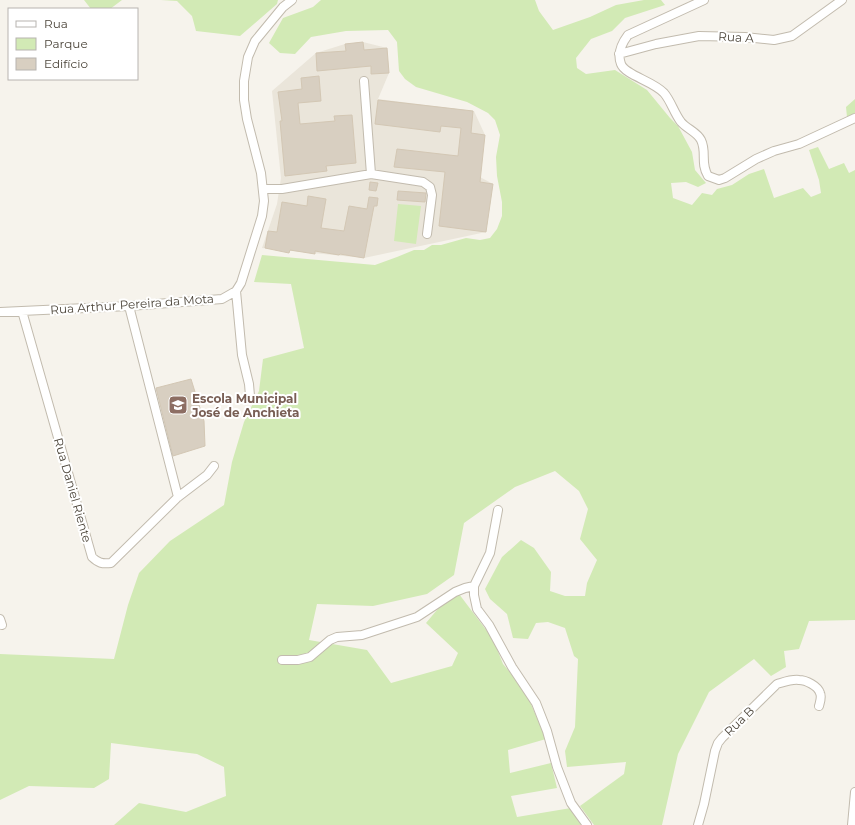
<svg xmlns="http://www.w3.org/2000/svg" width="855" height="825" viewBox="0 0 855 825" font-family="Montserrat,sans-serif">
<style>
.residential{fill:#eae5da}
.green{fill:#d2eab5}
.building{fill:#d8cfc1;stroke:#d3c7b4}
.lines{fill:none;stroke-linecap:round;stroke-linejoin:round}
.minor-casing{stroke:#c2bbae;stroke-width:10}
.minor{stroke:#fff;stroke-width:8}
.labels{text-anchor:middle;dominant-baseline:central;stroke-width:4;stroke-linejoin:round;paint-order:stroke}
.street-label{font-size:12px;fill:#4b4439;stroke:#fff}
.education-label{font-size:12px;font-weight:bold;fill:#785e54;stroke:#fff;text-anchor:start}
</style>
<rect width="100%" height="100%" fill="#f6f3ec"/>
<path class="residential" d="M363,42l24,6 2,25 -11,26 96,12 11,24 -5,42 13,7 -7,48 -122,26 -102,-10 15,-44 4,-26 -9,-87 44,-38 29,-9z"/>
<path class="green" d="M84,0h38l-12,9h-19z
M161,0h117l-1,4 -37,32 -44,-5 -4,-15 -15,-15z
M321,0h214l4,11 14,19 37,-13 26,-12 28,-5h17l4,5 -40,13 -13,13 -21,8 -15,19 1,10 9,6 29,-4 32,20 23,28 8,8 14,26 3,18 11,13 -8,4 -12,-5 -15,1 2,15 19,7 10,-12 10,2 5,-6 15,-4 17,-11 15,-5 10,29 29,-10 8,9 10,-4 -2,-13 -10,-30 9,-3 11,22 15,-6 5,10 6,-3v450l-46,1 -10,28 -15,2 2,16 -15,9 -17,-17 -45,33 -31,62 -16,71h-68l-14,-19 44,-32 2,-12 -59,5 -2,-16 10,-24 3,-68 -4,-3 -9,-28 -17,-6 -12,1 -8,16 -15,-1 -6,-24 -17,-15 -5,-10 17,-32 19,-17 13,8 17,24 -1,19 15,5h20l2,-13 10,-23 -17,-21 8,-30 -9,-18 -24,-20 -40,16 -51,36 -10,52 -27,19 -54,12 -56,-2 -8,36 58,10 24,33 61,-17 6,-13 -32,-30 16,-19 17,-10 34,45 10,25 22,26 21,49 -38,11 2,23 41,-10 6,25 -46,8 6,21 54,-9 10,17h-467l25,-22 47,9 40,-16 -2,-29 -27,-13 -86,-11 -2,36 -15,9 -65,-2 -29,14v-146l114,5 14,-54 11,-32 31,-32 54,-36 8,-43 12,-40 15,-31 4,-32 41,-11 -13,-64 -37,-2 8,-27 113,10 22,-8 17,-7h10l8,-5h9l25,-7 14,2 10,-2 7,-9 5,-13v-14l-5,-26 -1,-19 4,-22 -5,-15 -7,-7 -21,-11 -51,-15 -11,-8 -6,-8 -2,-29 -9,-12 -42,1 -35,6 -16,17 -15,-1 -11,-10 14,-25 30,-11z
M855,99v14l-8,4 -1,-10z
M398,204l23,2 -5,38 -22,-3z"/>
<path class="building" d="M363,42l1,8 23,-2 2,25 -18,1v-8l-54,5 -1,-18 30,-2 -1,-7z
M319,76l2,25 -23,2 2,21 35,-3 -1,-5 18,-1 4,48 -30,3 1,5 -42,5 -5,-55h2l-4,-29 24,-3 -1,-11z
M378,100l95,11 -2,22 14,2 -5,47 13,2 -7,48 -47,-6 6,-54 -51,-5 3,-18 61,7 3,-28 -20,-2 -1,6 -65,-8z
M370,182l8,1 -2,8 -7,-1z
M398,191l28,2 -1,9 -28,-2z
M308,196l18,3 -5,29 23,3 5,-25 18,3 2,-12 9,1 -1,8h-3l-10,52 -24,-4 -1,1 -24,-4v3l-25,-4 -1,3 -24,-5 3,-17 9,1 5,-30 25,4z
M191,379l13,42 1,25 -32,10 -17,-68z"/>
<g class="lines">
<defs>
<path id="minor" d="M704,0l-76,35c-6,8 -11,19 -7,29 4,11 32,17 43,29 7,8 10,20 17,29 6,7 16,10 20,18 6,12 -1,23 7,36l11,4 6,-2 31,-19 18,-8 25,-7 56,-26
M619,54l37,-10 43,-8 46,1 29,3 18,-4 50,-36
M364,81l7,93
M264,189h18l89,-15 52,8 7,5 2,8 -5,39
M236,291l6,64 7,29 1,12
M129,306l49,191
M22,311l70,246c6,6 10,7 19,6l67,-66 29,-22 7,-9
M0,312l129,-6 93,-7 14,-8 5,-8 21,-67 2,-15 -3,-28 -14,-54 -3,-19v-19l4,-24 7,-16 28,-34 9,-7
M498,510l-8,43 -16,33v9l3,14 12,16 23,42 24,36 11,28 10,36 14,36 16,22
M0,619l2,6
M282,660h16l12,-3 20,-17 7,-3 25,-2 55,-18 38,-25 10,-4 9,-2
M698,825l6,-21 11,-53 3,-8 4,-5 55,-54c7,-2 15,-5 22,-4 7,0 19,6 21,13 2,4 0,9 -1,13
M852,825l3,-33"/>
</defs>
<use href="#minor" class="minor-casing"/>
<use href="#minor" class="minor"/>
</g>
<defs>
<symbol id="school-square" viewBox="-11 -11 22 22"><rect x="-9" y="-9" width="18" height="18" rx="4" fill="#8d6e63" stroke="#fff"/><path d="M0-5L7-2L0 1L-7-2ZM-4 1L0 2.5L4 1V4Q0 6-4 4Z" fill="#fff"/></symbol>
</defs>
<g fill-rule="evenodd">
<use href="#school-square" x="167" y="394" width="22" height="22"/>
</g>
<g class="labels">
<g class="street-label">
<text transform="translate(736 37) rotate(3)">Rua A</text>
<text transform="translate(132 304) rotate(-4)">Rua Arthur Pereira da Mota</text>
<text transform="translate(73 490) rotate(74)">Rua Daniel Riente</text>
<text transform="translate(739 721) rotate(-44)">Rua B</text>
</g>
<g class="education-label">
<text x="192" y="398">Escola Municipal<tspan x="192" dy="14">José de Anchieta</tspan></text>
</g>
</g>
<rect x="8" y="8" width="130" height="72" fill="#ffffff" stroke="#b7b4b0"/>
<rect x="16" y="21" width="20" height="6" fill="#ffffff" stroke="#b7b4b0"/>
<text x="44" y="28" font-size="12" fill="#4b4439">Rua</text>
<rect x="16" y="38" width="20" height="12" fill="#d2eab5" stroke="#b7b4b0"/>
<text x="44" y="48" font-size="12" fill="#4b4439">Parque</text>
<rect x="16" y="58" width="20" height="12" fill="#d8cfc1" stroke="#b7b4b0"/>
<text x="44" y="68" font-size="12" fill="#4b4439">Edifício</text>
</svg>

* _Prompt_:
Without the pictures, return each entry exactly as given.

* _Expected answer_:
<svg xmlns="http://www.w3.org/2000/svg" width="855" height="825" viewBox="0 0 855 825" font-family="Montserrat,sans-serif">
<style>
.residential{fill:#eae5da}
.green{fill:#d2eab5}
.building{fill:#d8cfc1;stroke:#d3c7b4}
.lines{fill:none;stroke-linecap:round;stroke-linejoin:round}
.minor-casing{stroke:#c2bbae;stroke-width:10}
.minor{stroke:#fff;stroke-width:8}
.labels{text-anchor:middle;dominant-baseline:central;stroke-width:4;stroke-linejoin:round;paint-order:stroke}
.street-label{font-size:12px;fill:#4b4439;stroke:#fff}
.education-label{font-size:12px;font-weight:bold;fill:#785e54;stroke:#fff;text-anchor:start}
</style>
<rect width="100%" height="100%" fill="#f6f3ec"/>
<path class="residential" d="M363,42l24,6 2,25 -11,26 96,12 11,24 -5,42 13,7 -7,48 -122,26 -102,-10 15,-44 4,-26 -9,-87 44,-38 29,-9z"/>
<path class="green" d="M84,0h38l-12,9h-19z
M161,0h117l-1,4 -37,32 -44,-5 -4,-15 -15,-15z
M321,0h214l4,11 14,19 37,-13 26,-12 28,-5h17l4,5 -40,13 -13,13 -21,8 -15,19 1,10 9,6 29,-4 32,20 23,28 8,8 14,26 3,18 11,13 -8,4 -12,-5 -15,1 2,15 19,7 10,-12 10,2 5,-6 15,-4 17,-11 15,-5 10,29 29,-10 8,9 10,-4 -2,-13 -10,-30 9,-3 11,22 15,-6 5,10 6,-3v450l-46,1 -10,28 -15,2 2,16 -15,9 -17,-17 -45,33 -31,62 -16,71h-68l-14,-19 44,-32 2,-12 -59,5 -2,-16 10,-24 3,-68 -4,-3 -9,-28 -17,-6 -12,1 -8,16 -15,-1 -6,-24 -17,-15 -5,-10 17,-32 19,-17 13,8 17,24 -1,19 15,5h20l2,-13 10,-23 -17,-21 8,-30 -9,-18 -24,-20 -40,16 -51,36 -10,52 -27,19 -54,12 -56,-2 -8,36 58,10 24,33 61,-17 6,-13 -32,-30 16,-19 17,-10 34,45 10,25 22,26 21,49 -38,11 2,23 41,-10 6,25 -46,8 6,21 54,-9 10,17h-467l25,-22 47,9 40,-16 -2,-29 -27,-13 -86,-11 -2,36 -15,9 -65,-2 -29,14v-146l114,5 14,-54 11,-32 31,-32 54,-36 8,-43 12,-40 15,-31 4,-32 41,-11 -13,-64 -37,-2 8,-27 113,10 22,-8 17,-7h10l8,-5h9l25,-7 14,2 10,-2 7,-9 5,-13v-14l-5,-26 -1,-19 4,-22 -5,-15 -7,-7 -21,-11 -51,-15 -11,-8 -6,-8 -2,-29 -9,-12 -42,1 -35,6 -16,17 -15,-1 -11,-10 14,-25 30,-11z
M855,99v14l-8,4 -1,-10z
M398,204l23,2 -5,38 -22,-3z"/>
<path class="building" d="M363,42l1,8 23,-2 2,25 -18,1v-8l-54,5 -1,-18 30,-2 -1,-7z
M319,76l2,25 -23,2 2,21 35,-3 -1,-5 18,-1 4,48 -30,3 1,5 -42,5 -5,-55h2l-4,-29 24,-3 -1,-11z
M378,100l95,11 -2,22 14,2 -5,47 13,2 -7,48 -47,-6 6,-54 -51,-5 3,-18 61,7 3,-28 -20,-2 -1,6 -65,-8z
M370,182l8,1 -2,8 -7,-1z
M398,191l28,2 -1,9 -28,-2z
M308,196l18,3 -5,29 23,3 5,-25 18,3 2,-12 9,1 -1,8h-3l-10,52 -24,-4 -1,1 -24,-4v3l-25,-4 -1,3 -24,-5 3,-17 9,1 5,-30 25,4z
M191,379l13,42 1,25 -32,10 -17,-68z"/>
<g class="lines">
<defs>
<path id="minor" d="M704,0l-76,35c-6,8 -11,19 -7,29 4,11 32,17 43,29 7,8 10,20 17,29 6,7 16,10 20,18 6,12 -1,23 7,36l11,4 6,-2 31,-19 18,-8 25,-7 56,-26
M619,54l37,-10 43,-8 46,1 29,3 18,-4 50,-36
M364,81l7,93
M264,189h18l89,-15 52,8 7,5 2,8 -5,39
M236,291l6,64 7,29 1,12
M129,306l49,191
M22,311l70,246c6,6 10,7 19,6l67,-66 29,-22 7,-9
M0,312l129,-6 93,-7 14,-8 5,-8 21,-67 2,-15 -3,-28 -14,-54 -3,-19v-19l4,-24 7,-16 28,-34 9,-7
M498,510l-8,43 -16,33v9l3,14 12,16 23,42 24,36 11,28 10,36 14,36 16,22
M0,619l2,6
M282,660h16l12,-3 20,-17 7,-3 25,-2 55,-18 38,-25 10,-4 9,-2
M698,825l6,-21 11,-53 3,-8 4,-5 55,-54c7,-2 15,-5 22,-4 7,0 19,6 21,13 2,4 0,9 -1,13
M852,825l3,-33"/>
</defs>
<use href="#minor" class="minor-casing"/>
<use href="#minor" class="minor"/>
</g>
<defs>
<symbol id="school-square" viewBox="-11 -11 22 22"><rect x="-9" y="-9" width="18" height="18" rx="4" fill="#8d6e63" stroke="#fff"/><path d="M0-5L7-2L0 1L-7-2ZM-4 1L0 2.5L4 1V4Q0 6-4 4Z" fill="#fff"/></symbol>
</defs>
<g fill-rule="evenodd">
<use href="#school-square" x="167" y="394" width="22" height="22"/>
</g>
<g class="labels">
<g class="street-label">
<text transform="translate(736 37) rotate(3)">Rua A</text>
<text transform="translate(132 304) rotate(-4)">Rua Arthur Pereira da Mota</text>
<text transform="translate(73 490) rotate(74)">Rua Daniel Riente</text>
<text transform="translate(739 721) rotate(-44)">Rua B</text>
</g>
<g class="education-label">
<text x="192" y="398">Escola Municipal<tspan x="192" dy="14">José de Anchieta</tspan></text>
</g>
</g>
<rect x="8" y="8" width="130" height="72" fill="#ffffff" stroke="#b7b4b0"/>
<rect x="16" y="21" width="20" height="6" fill="#ffffff" stroke="#b7b4b0"/>
<text x="44" y="28" font-size="12" fill="#4b4439">Rua</text>
<rect x="16" y="38" width="20" height="12" fill="#d2eab5" stroke="#b7b4b0"/>
<text x="44" y="48" font-size="12" fill="#4b4439">Parque</text>
<rect x="16" y="58" width="20" height="12" fill="#d8cfc1" stroke="#b7b4b0"/>
<text x="44" y="68" font-size="12" fill="#4b4439">Edifício</text>
</svg>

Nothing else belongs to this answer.